[Entries shown]
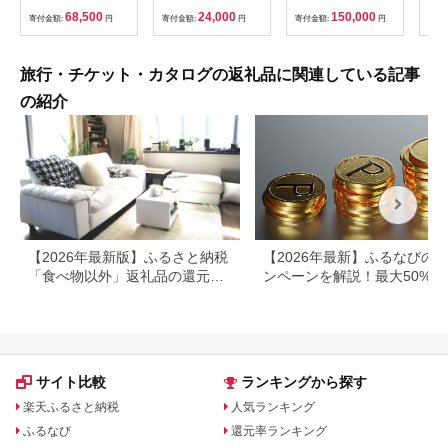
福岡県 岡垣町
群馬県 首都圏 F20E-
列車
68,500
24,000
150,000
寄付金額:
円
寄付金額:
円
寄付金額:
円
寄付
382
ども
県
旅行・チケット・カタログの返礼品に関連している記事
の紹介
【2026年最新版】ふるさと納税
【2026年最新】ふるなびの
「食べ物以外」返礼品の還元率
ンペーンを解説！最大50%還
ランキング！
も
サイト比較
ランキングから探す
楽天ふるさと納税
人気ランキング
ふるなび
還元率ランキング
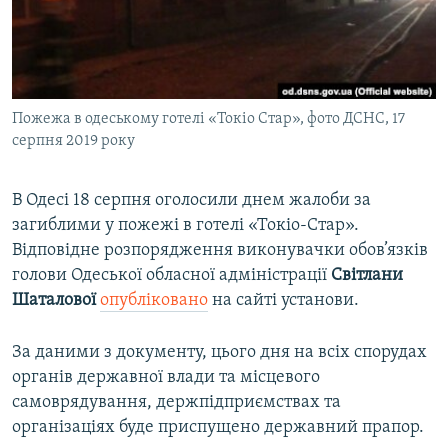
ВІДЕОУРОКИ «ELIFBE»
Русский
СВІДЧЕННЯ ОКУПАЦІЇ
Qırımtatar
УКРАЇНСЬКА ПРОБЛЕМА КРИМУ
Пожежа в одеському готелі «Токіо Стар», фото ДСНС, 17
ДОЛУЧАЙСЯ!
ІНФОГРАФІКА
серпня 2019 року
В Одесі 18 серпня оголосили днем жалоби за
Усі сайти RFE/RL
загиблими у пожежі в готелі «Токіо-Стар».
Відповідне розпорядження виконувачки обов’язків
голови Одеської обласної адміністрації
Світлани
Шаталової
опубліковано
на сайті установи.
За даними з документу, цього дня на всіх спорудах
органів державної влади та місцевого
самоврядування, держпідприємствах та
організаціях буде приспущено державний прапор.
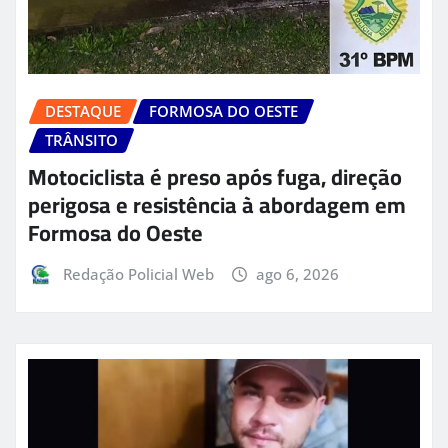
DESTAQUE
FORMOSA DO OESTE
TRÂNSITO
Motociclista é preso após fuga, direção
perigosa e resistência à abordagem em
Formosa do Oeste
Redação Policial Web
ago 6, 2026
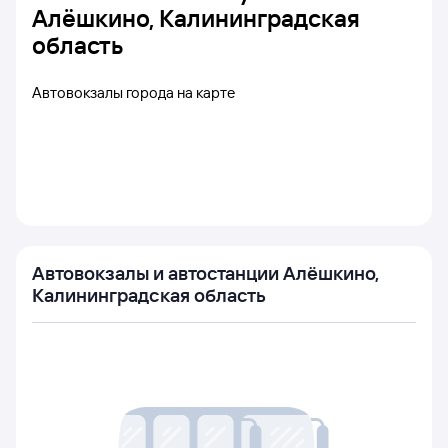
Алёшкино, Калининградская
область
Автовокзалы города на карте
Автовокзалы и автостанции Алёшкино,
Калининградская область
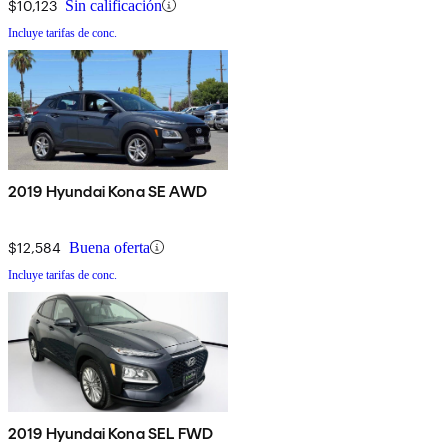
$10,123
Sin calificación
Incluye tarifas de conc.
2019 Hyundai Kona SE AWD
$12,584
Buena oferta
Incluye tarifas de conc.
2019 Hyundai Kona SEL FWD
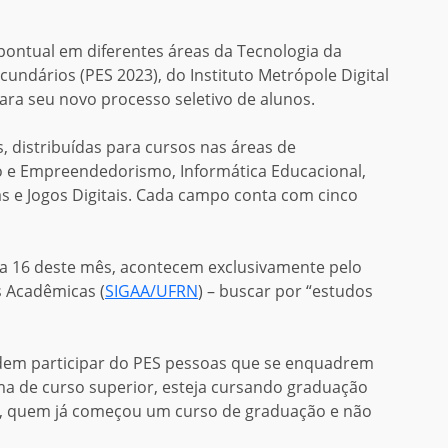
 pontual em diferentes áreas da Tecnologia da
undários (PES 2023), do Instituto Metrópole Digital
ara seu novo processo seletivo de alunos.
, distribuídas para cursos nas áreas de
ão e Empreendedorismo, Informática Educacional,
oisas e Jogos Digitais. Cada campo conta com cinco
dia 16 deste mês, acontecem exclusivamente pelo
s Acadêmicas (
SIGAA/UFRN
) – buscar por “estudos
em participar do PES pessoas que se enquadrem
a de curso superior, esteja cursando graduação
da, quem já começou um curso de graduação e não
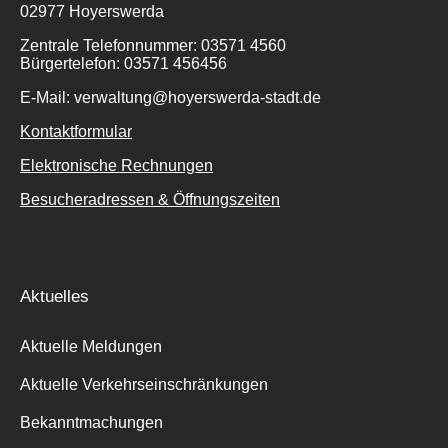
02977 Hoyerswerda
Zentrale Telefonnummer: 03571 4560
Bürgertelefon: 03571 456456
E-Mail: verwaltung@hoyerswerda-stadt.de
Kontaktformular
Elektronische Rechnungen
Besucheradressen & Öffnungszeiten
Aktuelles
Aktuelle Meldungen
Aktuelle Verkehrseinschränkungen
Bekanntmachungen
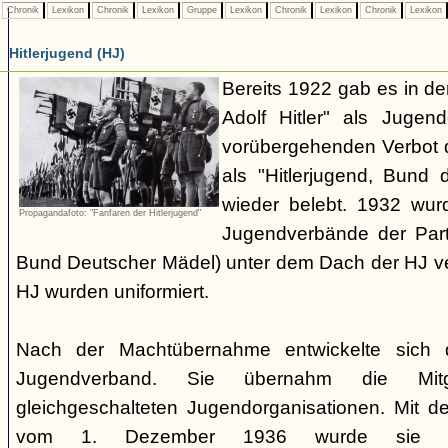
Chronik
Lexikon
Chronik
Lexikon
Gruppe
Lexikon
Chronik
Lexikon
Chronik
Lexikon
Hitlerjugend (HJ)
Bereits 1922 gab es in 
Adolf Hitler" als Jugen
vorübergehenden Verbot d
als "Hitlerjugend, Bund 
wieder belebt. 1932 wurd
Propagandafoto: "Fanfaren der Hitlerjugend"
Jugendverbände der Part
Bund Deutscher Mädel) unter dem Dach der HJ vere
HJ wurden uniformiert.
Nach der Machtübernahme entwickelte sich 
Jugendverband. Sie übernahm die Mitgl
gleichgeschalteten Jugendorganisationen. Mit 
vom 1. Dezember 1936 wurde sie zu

...

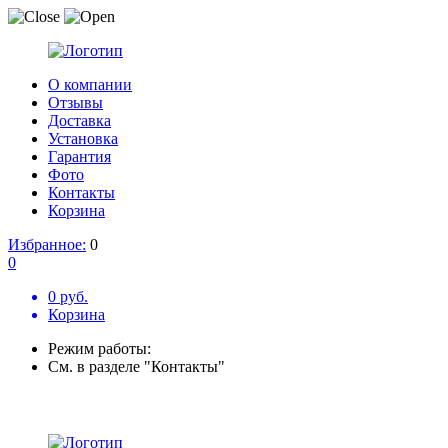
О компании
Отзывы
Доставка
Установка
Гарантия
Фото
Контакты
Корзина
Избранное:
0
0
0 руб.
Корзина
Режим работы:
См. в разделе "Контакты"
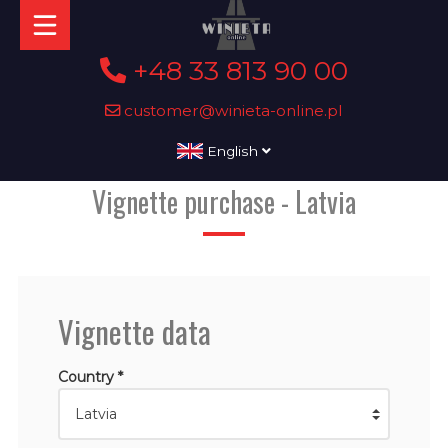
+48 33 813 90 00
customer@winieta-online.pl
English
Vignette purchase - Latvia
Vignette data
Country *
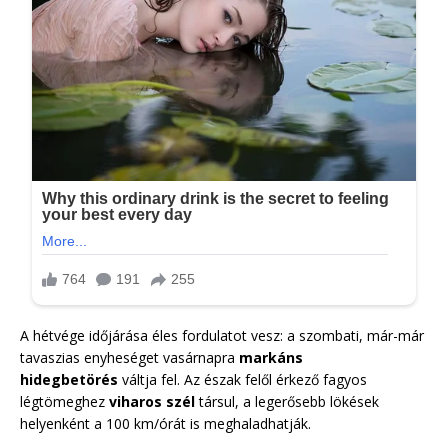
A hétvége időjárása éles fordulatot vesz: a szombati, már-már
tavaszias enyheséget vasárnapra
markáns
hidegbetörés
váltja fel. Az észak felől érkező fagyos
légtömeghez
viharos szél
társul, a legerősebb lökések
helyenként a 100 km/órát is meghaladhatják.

[Your goal] Copy the lines above exactly, starting with the line that contains "УКРАЇНСЬКА ПРОБЛЕМА КРИМУ" and ending with the line that contains "Sin calificación", and leave out any pictures.

[Answer to the exercise]
УКРАЇНСЬКА ПРОБЛЕМА КРИМУ
Пожежа в одеському готелі «Токіо Стар», фото ДСНС, 17
ДОЛУЧАЙСЯ!
ІНФОГРАФІКА
серпня 2019 року
В Одесі 18 серпня оголосили днем жалоби за
Усі сайти RFE/RL
загиблими у пожежі в готелі «Токіо-Стар».
Відповідне розпорядження виконувачки обов’язків
голови Одеської обласної адміністрації
Світлани
Шаталової
опубліковано
на сайті установи.
За даними з документу, цього дня на всіх спорудах
органів державної влади та місцевого
самоврядування, держпідприємствах та
організаціях буде приспущено державний прапор.
DESTAQUE
FORMOSA DO OESTE
TRÂNSITO
Motociclista é preso após fuga, direção
perigosa e resistência à abordagem em
Formosa do Oeste
Redação Policial Web
ago 6, 2026
Алёшкино, Калининградская
область
Автовокзалы города на карте
Автовокзалы и автостанции Алёшкино,
Калининградская область
$10,123
Sin calificación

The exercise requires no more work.